Edith Nicholson is the one interested in suffrage. (She's the one who likely clipped all the items in the Nicholson collection.) Flo mentions suffrage once in a joke in a letter from Macdonald. Marion never mentions it. And it is Marion Nicholson who would have made a terrific suffragette organizer, with her drive and determination. Indeed, if Marion had wanted to start a movement in Montreal, she would have done it, no question!
But she was kept too busy trying to find a place to live.
Edith was a bit of a dreamer, so her interest in suffrage wasn't much of a threat.
So I think I will have Edith promote the positive side of the movement, and I'll have Marion dismiss it, by pointing out the dark side, by pointing out that the suffagettes mightn't have approved of her living in her own apartment with three other girls.
Still, I wonder if the militant suffragettes believed all they said: I wonder if they were saying whatever needed to be said to get women the vote.

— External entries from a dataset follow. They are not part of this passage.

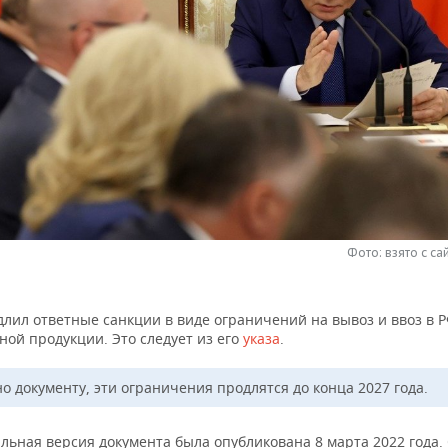
Фото: взято с сай
длил ответные санкции в виде ограничений на вывоз и ввоз в 
ой продукции. Это следует из его
указа
.
о документу, эти ограничения продлятся до конца 2027 года.
льная версия документа была опубликована 8 марта 2022 года.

Did they believe that men were all whoring, drinking, money-grubbing degenerates, and that women would change the world and make it better with the vote or were they tapping into repressed female anger? They were politically savvy, after all.
Politicians today will say or do anything to win and regularly 'pander to their base' as it is called. Did the suffragettes do this too? I suspect so.
The liquor trade, the sex trade and the textile trade have been described in my research as anti-woman suffrage, for financial reasons; they joined forces with moralists and traditionalists, who didn't want women to get the vote, as they believed women would turn their backs on family, contributing to what was called "race suicide." (Politics makes strange bed-fellows.)
Anyway, I'm lucky I have Herb Nicholson for my story: he clearly did some gambling, whoring and drinking...not to mention stealing. And then I have Henry Watters for the other side. (I wonder if Henry was gay. He was so successful but didn't marry.)